IF there is one question that can silence a room of wine enthusiasts, it is the perennial enquiry about the taste of the most rare and sought-after wines. On my way to Edinburgh's Home House, my feelings were mixed. On the one hand my excitement was
bordering on the extreme. In a few moments I would taste my way through a series of vintages of Château Cheval Blanc, in recent years the star of Bordeaux's Right Bank. To cap it all, Château d'Yquem was also being served – a wine many regard as the world's finest. I couldn't have been more excited if Sir Alex had called and said: "Why don't you go and play up front with Ronaldo and Rooney?"
But I also knew I had to concentrate on the matter in hand. So for those who have always wanted to know what it's like, read on.

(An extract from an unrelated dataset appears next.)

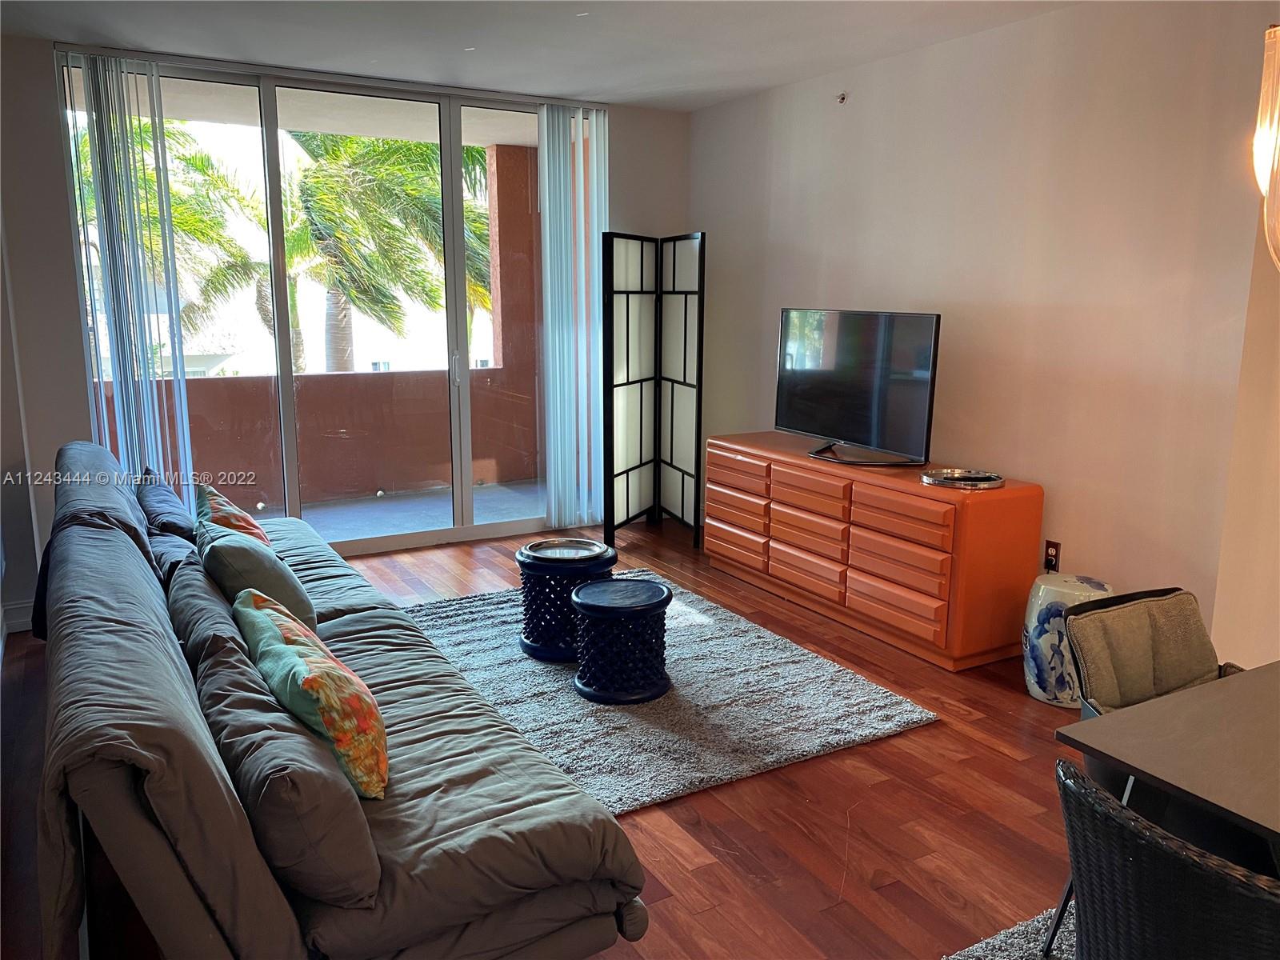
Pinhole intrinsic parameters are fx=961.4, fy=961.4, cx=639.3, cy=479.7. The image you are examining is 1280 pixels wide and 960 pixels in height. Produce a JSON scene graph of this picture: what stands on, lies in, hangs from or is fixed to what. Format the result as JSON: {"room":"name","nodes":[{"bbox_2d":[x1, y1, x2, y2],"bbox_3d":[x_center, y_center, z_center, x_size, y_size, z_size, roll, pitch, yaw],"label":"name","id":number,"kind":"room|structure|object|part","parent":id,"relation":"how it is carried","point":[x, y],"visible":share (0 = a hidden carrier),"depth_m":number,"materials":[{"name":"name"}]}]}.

Cheval Blanc sits on a pocket of deep gravelly soil, north-west of Saint Emilion on Bordeaux's Right Bank. Perched on top of a gentle incline, bordering the neighbouring appellation of Pomerol, the soil is interspersed with clay, sand and iron. This is important, for it is this unique terroir that enables its winemaker to grow rich, perfumed cabernet franc that takes well to the soils surrounding Saint Emilion.
Although lacking the colour of cabernet sauvignon and merlot, the cabernet franc grown at Cheval Blanc produces a richly aromatic wine with spicy, herbaceous notes. The other variety in the blend, merlot, also thrives on this soil, adding a plummy, full-bodied character.

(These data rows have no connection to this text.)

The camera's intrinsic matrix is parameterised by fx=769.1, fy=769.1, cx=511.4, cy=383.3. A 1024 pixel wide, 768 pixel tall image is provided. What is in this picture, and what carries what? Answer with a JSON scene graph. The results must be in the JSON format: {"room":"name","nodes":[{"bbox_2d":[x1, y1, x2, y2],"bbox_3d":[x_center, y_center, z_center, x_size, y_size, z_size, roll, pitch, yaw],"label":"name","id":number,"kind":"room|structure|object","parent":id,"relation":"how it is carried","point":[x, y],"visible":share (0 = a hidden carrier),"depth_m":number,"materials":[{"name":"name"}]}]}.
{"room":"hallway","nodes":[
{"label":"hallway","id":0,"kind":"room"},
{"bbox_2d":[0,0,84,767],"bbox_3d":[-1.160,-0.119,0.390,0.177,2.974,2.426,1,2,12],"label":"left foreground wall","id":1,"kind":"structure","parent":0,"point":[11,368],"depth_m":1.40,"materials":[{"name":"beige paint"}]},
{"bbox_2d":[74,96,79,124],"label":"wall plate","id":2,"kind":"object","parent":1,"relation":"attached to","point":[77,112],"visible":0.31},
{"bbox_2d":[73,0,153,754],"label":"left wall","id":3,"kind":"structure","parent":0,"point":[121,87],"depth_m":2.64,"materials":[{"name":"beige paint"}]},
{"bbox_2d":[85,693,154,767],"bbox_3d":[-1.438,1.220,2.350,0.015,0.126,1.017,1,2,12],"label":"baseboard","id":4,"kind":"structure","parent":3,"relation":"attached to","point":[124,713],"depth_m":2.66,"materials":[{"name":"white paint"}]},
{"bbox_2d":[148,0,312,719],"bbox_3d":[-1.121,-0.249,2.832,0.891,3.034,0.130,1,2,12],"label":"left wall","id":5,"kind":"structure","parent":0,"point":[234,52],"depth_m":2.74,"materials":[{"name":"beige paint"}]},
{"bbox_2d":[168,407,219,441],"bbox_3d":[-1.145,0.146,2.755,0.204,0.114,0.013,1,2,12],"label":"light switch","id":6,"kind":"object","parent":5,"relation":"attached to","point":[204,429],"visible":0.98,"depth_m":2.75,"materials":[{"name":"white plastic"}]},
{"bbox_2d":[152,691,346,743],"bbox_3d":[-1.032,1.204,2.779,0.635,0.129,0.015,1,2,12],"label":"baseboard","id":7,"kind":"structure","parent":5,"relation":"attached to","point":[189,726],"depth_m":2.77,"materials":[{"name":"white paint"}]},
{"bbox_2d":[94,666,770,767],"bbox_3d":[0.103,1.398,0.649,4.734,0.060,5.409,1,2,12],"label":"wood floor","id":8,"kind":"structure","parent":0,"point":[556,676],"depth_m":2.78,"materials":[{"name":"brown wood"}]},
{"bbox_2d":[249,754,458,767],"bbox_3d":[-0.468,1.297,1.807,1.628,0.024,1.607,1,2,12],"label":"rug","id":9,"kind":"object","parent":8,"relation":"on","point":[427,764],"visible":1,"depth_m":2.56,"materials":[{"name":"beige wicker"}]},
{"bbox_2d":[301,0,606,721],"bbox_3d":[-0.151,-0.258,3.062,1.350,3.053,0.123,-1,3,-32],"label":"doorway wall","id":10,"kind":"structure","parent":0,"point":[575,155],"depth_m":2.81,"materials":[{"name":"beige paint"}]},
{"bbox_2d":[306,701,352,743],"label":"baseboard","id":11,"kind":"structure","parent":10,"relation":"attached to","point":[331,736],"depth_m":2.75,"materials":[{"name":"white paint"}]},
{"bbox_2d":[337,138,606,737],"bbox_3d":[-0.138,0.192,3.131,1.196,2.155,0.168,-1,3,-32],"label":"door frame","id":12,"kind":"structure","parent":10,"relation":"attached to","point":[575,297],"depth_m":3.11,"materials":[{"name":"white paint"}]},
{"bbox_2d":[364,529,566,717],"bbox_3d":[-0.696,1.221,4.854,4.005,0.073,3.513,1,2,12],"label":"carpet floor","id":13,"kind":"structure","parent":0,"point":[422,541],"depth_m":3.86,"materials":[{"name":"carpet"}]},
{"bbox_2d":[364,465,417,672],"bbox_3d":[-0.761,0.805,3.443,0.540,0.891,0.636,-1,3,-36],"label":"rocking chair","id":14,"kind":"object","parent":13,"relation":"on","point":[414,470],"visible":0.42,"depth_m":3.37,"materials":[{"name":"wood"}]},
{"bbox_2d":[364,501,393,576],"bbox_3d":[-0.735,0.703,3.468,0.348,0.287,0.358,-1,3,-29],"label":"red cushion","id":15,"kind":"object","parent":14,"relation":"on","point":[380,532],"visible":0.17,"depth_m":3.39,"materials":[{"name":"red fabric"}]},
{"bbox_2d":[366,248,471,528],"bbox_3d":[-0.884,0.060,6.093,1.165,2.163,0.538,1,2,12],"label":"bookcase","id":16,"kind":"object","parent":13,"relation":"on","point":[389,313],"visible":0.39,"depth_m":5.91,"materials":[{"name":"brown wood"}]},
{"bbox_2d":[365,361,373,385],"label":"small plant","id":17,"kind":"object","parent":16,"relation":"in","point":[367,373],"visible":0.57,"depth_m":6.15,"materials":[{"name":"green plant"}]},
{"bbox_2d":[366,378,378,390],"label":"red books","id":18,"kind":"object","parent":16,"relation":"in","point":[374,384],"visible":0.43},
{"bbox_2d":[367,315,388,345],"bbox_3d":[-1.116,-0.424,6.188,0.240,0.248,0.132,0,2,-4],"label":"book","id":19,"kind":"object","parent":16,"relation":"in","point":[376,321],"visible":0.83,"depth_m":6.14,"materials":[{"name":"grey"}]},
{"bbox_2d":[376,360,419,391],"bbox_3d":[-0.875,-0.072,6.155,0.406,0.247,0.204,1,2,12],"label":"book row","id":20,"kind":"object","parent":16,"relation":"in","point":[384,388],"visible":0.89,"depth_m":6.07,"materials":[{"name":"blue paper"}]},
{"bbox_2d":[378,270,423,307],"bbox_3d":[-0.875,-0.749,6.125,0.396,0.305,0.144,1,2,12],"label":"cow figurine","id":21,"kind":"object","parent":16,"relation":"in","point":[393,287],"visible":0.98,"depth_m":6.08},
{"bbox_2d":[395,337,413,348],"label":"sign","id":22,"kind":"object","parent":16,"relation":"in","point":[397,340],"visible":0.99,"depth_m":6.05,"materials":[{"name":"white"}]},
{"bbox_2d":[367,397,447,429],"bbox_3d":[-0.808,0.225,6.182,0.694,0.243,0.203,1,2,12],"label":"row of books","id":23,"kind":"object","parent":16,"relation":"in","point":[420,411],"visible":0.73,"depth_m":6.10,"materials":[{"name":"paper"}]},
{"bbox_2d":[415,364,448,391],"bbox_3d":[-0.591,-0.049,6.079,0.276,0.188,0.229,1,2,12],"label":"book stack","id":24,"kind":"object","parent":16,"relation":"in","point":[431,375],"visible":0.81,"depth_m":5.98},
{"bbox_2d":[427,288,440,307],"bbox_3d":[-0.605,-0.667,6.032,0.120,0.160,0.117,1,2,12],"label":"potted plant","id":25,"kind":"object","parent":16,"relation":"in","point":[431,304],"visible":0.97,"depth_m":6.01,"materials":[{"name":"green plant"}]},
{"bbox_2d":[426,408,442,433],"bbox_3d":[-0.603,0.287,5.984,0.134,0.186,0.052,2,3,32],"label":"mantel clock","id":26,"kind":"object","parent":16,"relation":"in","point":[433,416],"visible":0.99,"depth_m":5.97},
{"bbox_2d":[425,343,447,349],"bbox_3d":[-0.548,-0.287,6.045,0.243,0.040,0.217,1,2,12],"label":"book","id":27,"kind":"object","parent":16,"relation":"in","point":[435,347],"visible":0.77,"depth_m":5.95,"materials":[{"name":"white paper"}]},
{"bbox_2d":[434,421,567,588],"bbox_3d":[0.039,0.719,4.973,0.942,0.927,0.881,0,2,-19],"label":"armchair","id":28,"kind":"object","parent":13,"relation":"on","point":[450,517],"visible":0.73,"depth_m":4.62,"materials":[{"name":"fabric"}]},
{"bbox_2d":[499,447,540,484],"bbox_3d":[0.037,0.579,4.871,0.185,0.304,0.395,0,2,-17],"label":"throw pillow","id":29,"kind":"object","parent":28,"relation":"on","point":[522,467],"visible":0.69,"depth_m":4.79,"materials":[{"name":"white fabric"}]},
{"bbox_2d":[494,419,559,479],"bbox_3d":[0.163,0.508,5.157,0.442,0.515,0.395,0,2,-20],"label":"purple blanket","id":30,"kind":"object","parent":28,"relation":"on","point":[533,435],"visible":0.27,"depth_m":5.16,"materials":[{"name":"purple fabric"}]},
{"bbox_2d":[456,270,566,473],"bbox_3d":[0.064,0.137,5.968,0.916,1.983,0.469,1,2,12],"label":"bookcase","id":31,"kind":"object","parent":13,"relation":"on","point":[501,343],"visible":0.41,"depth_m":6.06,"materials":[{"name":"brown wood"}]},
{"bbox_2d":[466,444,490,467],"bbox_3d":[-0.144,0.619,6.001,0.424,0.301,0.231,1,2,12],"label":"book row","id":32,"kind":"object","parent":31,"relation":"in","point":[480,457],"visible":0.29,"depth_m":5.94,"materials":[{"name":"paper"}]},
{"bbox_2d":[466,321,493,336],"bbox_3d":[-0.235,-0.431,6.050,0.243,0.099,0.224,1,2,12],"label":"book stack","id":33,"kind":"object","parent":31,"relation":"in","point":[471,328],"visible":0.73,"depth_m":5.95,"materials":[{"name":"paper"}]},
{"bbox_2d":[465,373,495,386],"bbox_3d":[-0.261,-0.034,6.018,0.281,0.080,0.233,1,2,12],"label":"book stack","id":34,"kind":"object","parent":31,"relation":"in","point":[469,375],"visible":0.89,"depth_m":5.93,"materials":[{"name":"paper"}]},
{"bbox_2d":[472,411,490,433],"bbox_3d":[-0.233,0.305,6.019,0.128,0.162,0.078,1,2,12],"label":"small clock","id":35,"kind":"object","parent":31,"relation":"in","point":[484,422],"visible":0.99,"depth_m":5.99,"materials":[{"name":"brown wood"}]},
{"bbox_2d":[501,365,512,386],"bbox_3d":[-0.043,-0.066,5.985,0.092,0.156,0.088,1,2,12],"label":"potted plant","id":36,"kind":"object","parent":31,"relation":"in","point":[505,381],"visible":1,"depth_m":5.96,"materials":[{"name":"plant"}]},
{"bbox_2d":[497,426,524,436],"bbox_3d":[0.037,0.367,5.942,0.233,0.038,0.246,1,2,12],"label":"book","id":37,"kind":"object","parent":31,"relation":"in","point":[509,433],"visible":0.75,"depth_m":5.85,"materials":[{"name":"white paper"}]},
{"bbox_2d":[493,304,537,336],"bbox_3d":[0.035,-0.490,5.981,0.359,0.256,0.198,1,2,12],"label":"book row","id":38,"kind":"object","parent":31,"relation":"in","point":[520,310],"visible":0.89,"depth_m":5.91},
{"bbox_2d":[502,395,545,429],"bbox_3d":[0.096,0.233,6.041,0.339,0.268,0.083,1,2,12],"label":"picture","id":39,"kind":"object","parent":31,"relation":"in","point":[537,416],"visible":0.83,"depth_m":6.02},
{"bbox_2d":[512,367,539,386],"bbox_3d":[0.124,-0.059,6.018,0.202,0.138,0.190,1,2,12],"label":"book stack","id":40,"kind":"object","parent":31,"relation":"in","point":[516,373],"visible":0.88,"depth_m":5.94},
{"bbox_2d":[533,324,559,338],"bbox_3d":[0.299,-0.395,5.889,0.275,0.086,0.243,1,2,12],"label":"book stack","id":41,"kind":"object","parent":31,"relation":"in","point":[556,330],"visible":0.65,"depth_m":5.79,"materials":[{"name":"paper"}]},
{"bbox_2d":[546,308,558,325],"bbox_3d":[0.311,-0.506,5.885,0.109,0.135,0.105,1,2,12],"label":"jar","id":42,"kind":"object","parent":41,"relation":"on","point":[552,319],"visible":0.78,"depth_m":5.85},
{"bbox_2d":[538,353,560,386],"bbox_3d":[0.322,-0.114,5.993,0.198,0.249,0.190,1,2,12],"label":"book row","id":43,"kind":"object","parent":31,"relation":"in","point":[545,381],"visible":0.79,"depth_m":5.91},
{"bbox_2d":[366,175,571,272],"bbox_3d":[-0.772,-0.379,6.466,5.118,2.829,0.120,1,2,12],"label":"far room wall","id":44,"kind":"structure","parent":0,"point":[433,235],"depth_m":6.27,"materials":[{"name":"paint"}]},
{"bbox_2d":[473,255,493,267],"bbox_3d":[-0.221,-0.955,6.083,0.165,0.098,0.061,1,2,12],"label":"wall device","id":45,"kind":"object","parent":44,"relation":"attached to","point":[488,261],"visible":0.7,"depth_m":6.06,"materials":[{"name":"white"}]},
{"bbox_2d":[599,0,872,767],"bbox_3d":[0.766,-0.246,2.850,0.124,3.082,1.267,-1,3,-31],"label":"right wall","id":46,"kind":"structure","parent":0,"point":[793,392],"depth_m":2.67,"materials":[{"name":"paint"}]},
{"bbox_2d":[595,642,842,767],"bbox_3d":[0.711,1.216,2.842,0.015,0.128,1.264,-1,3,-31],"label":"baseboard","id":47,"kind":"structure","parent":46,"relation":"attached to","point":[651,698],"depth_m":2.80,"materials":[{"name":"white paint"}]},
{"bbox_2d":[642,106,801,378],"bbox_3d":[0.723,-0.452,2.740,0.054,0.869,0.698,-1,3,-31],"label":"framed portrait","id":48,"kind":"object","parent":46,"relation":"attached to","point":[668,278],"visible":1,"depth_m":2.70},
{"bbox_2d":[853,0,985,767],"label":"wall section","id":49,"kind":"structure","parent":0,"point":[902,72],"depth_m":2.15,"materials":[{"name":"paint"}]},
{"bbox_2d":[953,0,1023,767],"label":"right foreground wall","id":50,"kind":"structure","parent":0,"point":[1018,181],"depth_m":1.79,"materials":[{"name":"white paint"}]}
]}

The wine's effect on the tastebuds and palate are immediate. Very rich, opulent and lush, these wines slip down in a swirl of silky tannins, impeccable acidity and super-ripe, black fruit. Detailed tasting notes are below, but the obvious simile is the difference in feel on the skin between a cashmere scarf and a woollen one.
Château d'Yquem sits in the heart of Sauternes. Its most famous boast is that one vine of grapes goes into making one glass of wine. The rich, sweet concentration is sensational.
The 1997 I tasted was near perfection with an enthralling nose of caramel, honey and an almost syrupy character, and yet the acidity, freshness and power were retained. It went beautifully with a small slice of roquefort cheese. On this occasion, even I was persuaded it was worth its gold-plated price tag. Certainly there are very good clarets or Bordeaux blends on the market for a fraction of the price, but even in the rarefied world of fine wine the d'Yquem was very, very special.
Would I pay £157? A pair of tickets for last night's Bon Jovi concert at Hampden Park would set me back £160. No offence to the Philadelphia rockers, but I know which one I would prefer…
2004 Château Cheval Blanc, Saint Emilion, Bordeaux, France, 12.5%, £165Still very young with a dark, brooding colour reminiscent of a Pomerol. With time in the glass the nose opened up to reveal a soft, sensuous, velvety, violet character. But it was on the palate that this wine really impressed, with a mellow, purring smoothness. A vibrant, fresh acidity will allow this to age for a very long time.
1996 Château Cheval Blanc, Saint Emilion, Bordeaux, France, 12.5%, £170A wine with real attitude and character. Vibrant and fresh on the nose, there is an unmistakable feel of spices, earthy flavours from the forest floor and a sweet, smoky character. I was surprised at the liveliness of the tannins and the fruit, which gives it a fair amount of grip on the palate.
1997 Château d'Yquem, Sauternes, Bordeaux, France, 14%, £157Without descending into extreme hyperbole, this is quite simply one of the most outstanding wines I have ever had the good fortune to taste. In the glass it sits with a rich, golden hue. The nose is sensational and has a honeyed, almost treacle pudding character from its rich, smoky botrytis. Then pow! A wave of pinpointed freshness envelopes the palate before a creamy, vanillin, sweet fruit flavour. The structure of this wine is incredible.